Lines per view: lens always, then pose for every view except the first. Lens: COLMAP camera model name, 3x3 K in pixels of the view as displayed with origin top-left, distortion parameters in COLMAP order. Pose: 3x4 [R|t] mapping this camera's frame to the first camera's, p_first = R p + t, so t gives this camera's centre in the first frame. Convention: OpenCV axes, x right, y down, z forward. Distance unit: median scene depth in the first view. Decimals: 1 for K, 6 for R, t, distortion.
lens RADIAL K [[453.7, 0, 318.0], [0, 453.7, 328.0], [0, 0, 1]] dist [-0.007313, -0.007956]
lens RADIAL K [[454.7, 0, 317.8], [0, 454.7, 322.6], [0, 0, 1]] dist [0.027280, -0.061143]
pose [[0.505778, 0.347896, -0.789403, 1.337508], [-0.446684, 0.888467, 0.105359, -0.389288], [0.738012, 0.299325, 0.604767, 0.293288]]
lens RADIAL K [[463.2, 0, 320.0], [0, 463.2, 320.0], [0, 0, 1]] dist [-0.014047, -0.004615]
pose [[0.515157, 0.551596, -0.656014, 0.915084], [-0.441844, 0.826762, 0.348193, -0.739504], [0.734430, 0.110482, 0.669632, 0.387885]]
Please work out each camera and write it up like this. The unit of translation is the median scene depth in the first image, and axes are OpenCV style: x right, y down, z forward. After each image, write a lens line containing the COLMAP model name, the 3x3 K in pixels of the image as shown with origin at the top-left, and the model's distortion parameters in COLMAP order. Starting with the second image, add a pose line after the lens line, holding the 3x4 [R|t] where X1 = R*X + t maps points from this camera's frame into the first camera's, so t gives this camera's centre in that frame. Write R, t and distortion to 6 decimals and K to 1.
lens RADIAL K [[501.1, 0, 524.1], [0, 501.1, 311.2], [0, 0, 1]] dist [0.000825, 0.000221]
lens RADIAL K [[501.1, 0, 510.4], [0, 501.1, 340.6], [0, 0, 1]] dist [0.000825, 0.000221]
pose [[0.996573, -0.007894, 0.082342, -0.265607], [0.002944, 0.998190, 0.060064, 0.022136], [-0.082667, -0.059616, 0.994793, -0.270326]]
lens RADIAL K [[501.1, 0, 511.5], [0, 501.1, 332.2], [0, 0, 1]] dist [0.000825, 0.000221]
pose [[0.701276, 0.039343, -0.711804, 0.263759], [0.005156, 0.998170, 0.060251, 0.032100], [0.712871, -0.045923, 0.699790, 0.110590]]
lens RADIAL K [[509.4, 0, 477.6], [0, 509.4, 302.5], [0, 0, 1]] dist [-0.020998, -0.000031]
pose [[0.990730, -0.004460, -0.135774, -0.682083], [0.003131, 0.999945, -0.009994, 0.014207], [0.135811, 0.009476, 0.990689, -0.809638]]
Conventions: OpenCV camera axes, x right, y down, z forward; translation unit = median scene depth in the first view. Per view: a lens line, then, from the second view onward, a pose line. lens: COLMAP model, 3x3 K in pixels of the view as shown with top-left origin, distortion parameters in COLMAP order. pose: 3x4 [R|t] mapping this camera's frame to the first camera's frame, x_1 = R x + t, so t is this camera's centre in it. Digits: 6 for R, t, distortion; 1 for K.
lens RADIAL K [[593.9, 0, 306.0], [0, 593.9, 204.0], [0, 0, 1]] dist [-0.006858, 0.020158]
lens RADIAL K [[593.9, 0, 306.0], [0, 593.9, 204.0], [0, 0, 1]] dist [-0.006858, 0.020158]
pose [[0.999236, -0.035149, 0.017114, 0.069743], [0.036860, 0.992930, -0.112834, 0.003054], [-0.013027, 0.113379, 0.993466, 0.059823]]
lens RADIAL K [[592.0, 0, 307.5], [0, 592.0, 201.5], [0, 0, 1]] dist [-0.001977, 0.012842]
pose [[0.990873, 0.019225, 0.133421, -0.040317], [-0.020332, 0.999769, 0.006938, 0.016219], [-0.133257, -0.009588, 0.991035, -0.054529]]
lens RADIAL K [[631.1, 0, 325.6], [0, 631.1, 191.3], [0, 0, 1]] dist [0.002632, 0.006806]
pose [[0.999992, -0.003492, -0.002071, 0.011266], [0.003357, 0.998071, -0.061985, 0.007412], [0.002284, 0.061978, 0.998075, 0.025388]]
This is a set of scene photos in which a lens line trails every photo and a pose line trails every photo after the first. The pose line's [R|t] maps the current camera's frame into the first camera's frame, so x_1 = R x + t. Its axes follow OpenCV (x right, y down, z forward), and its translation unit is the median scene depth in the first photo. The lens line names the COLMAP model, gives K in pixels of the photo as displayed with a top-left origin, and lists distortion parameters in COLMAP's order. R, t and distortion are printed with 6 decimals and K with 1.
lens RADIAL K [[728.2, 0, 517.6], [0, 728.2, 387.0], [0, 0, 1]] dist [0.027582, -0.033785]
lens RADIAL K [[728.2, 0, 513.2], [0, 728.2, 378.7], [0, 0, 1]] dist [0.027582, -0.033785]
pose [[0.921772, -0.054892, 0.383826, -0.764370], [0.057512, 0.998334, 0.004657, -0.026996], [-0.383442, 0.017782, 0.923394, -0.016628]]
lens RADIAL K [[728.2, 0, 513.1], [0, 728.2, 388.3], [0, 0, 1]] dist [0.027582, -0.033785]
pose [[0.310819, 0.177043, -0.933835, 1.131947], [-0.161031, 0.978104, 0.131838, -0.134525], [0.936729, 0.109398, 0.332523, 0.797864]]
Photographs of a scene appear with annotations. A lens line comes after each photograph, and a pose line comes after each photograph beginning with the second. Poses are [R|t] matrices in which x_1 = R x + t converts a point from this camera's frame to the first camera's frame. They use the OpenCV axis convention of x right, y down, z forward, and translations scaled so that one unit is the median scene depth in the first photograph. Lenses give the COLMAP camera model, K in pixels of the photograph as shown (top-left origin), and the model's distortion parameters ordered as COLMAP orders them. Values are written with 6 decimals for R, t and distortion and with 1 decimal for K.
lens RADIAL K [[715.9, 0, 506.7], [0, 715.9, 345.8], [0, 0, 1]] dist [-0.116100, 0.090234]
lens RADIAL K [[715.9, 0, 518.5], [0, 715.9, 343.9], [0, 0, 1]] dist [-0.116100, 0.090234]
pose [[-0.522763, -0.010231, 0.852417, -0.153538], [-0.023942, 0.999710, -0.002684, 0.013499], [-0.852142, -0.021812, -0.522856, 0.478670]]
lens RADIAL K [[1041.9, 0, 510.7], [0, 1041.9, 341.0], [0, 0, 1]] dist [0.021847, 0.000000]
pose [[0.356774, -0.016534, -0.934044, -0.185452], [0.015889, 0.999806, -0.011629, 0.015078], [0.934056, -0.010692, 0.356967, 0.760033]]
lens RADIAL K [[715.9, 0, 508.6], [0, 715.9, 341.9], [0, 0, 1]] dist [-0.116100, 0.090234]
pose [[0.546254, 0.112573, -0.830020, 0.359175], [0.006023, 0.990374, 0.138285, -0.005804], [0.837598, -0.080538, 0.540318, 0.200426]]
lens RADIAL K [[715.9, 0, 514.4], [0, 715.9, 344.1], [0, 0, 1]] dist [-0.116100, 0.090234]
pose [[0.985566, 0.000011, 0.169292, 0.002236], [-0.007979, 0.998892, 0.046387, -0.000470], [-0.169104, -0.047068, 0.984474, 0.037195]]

**What is being asked**
Print the material in full. Keep it exactly as it is.

**Output of the task**
Lines per view: lens always, then pose for every view except the first. Lens: COLMAP camera model name, 3x3 K in pixels of the view as displayed with origin top-left, distortion parameters in COLMAP order. Pose: 3x4 [R|t] mapping this camera's frame to the first camera's, p_first = R p + t, so t gives this camera's centre in the first frame. Convention: OpenCV axes, x right, y down, z forward. Distance unit: median scene depth in the first view. Decimals: 1 for K, 6 for R, t, distortion.
lens RADIAL K [[453.7, 0, 318.0], [0, 453.7, 328.0], [0, 0, 1]] dist [-0.007313, -0.007956]
lens RADIAL K [[454.7, 0, 317.8], [0, 454.7, 322.6], [0, 0, 1]] dist [0.027280, -0.061143]
pose [[0.505778, 0.347896, -0.789403, 1.337508], [-0.446684, 0.888467, 0.105359, -0.389288], [0.738012, 0.299325, 0.604767, 0.293288]]
lens RADIAL K [[463.2, 0, 320.0], [0, 463.2, 320.0], [0, 0, 1]] dist [-0.014047, -0.004615]
pose [[0.515157, 0.551596, -0.656014, 0.915084], [-0.441844, 0.826762, 0.348193, -0.739504], [0.734430, 0.110482, 0.669632, 0.387885]]
Please work out each camera and write it up like this. The unit of translation is the median scene depth in the first image, and axes are OpenCV style: x right, y down, z forward. After each image, write a lens line containing the COLMAP model name, the 3x3 K in pixels of the image as shown with origin at the top-left, and the model's distortion parameters in COLMAP order. Starting with the second image, add a pose line after the lens line, holding the 3x4 [R|t] where X1 = R*X + t maps points from this camera's frame into the first camera's, so t gives this camera's centre in that frame. Write R, t and distortion to 6 decimals and K to 1.
lens RADIAL K [[501.1, 0, 524.1], [0, 501.1, 311.2], [0, 0, 1]] dist [0.000825, 0.000221]
lens RADIAL K [[501.1, 0, 510.4], [0, 501.1, 340.6], [0, 0, 1]] dist [0.000825, 0.000221]
pose [[0.996573, -0.007894, 0.082342, -0.265607], [0.002944, 0.998190, 0.060064, 0.022136], [-0.082667, -0.059616, 0.994793, -0.270326]]
lens RADIAL K [[501.1, 0, 511.5], [0, 501.1, 332.2], [0, 0, 1]] dist [0.000825, 0.000221]
pose [[0.701276, 0.039343, -0.711804, 0.263759], [0.005156, 0.998170, 0.060251, 0.032100], [0.712871, -0.045923, 0.699790, 0.110590]]
lens RADIAL K [[509.4, 0, 477.6], [0, 509.4, 302.5], [0, 0, 1]] dist [-0.020998, -0.000031]
pose [[0.990730, -0.004460, -0.135774, -0.682083], [0.003131, 0.999945, -0.009994, 0.014207], [0.135811, 0.009476, 0.990689, -0.809638]]
Conventions: OpenCV camera axes, x right, y down, z forward; translation unit = median scene depth in the first view. Per view: a lens line, then, from the second view onward, a pose line. lens: COLMAP model, 3x3 K in pixels of the view as shown with top-left origin, distortion parameters in COLMAP order. pose: 3x4 [R|t] mapping this camera's frame to the first camera's frame, x_1 = R x + t, so t is this camera's centre in it. Digits: 6 for R, t, distortion; 1 for K.
lens RADIAL K [[593.9, 0, 306.0], [0, 593.9, 204.0], [0, 0, 1]] dist [-0.006858, 0.020158]
lens RADIAL K [[593.9, 0, 306.0], [0, 593.9, 204.0], [0, 0, 1]] dist [-0.006858, 0.020158]
pose [[0.999236, -0.035149, 0.017114, 0.069743], [0.036860, 0.992930, -0.112834, 0.003054], [-0.013027, 0.113379, 0.993466, 0.059823]]
lens RADIAL K [[592.0, 0, 307.5], [0, 592.0, 201.5], [0, 0, 1]] dist [-0.001977, 0.012842]
pose [[0.990873, 0.019225, 0.133421, -0.040317], [-0.020332, 0.999769, 0.006938, 0.016219], [-0.133257, -0.009588, 0.991035, -0.054529]]
lens RADIAL K [[631.1, 0, 325.6], [0, 631.1, 191.3], [0, 0, 1]] dist [0.002632, 0.006806]
pose [[0.999992, -0.003492, -0.002071, 0.011266], [0.003357, 0.998071, -0.061985, 0.007412], [0.002284, 0.061978, 0.998075, 0.025388]]
This is a set of scene photos in which a lens line trails every photo and a pose line trails every photo after the first. The pose line's [R|t] maps the current camera's frame into the first camera's frame, so x_1 = R x + t. Its axes follow OpenCV (x right, y down, z forward), and its translation unit is the median scene depth in the first photo. The lens line names the COLMAP model, gives K in pixels of the photo as displayed with a top-left origin, and lists distortion parameters in COLMAP's order. R, t and distortion are printed with 6 decimals and K with 1.
lens RADIAL K [[728.2, 0, 517.6], [0, 728.2, 387.0], [0, 0, 1]] dist [0.027582, -0.033785]
lens RADIAL K [[728.2, 0, 513.2], [0, 728.2, 378.7], [0, 0, 1]] dist [0.027582, -0.033785]
pose [[0.921772, -0.054892, 0.383826, -0.764370], [0.057512, 0.998334, 0.004657, -0.026996], [-0.383442, 0.017782, 0.923394, -0.016628]]
lens RADIAL K [[728.2, 0, 513.1], [0, 728.2, 388.3], [0, 0, 1]] dist [0.027582, -0.033785]
pose [[0.310819, 0.177043, -0.933835, 1.131947], [-0.161031, 0.978104, 0.131838, -0.134525], [0.936729, 0.109398, 0.332523, 0.797864]]
Photographs of a scene appear with annotations. A lens line comes after each photograph, and a pose line comes after each photograph beginning with the second. Poses are [R|t] matrices in which x_1 = R x + t converts a point from this camera's frame to the first camera's frame. They use the OpenCV axis convention of x right, y down, z forward, and translations scaled so that one unit is the median scene depth in the first photograph. Lenses give the COLMAP camera model, K in pixels of the photograph as shown (top-left origin), and the model's distortion parameters ordered as COLMAP orders them. Values are written with 6 decimals for R, t and distortion and with 1 decimal for K.
lens RADIAL K [[715.9, 0, 506.7], [0, 715.9, 345.8], [0, 0, 1]] dist [-0.116100, 0.090234]
lens RADIAL K [[715.9, 0, 518.5], [0, 715.9, 343.9], [0, 0, 1]] dist [-0.116100, 0.090234]
pose [[-0.522763, -0.010231, 0.852417, -0.153538], [-0.023942, 0.999710, -0.002684, 0.013499], [-0.852142, -0.021812, -0.522856, 0.478670]]
lens RADIAL K [[1041.9, 0, 510.7], [0, 1041.9, 341.0], [0, 0, 1]] dist [0.021847, 0.000000]
pose [[0.356774, -0.016534, -0.934044, -0.185452], [0.015889, 0.999806, -0.011629, 0.015078], [0.934056, -0.010692, 0.356967, 0.760033]]
lens RADIAL K [[715.9, 0, 508.6], [0, 715.9, 341.9], [0, 0, 1]] dist [-0.116100, 0.090234]
pose [[0.546254, 0.112573, -0.830020, 0.359175], [0.006023, 0.990374, 0.138285, -0.005804], [0.837598, -0.080538, 0.540318, 0.200426]]
lens RADIAL K [[715.9, 0, 514.4], [0, 715.9, 344.1], [0, 0, 1]] dist [-0.116100, 0.090234]
pose [[0.985566, 0.000011, 0.169292, 0.002236], [-0.007979, 0.998892, 0.046387, -0.000470], [-0.169104, -0.047068, 0.984474, 0.037195]]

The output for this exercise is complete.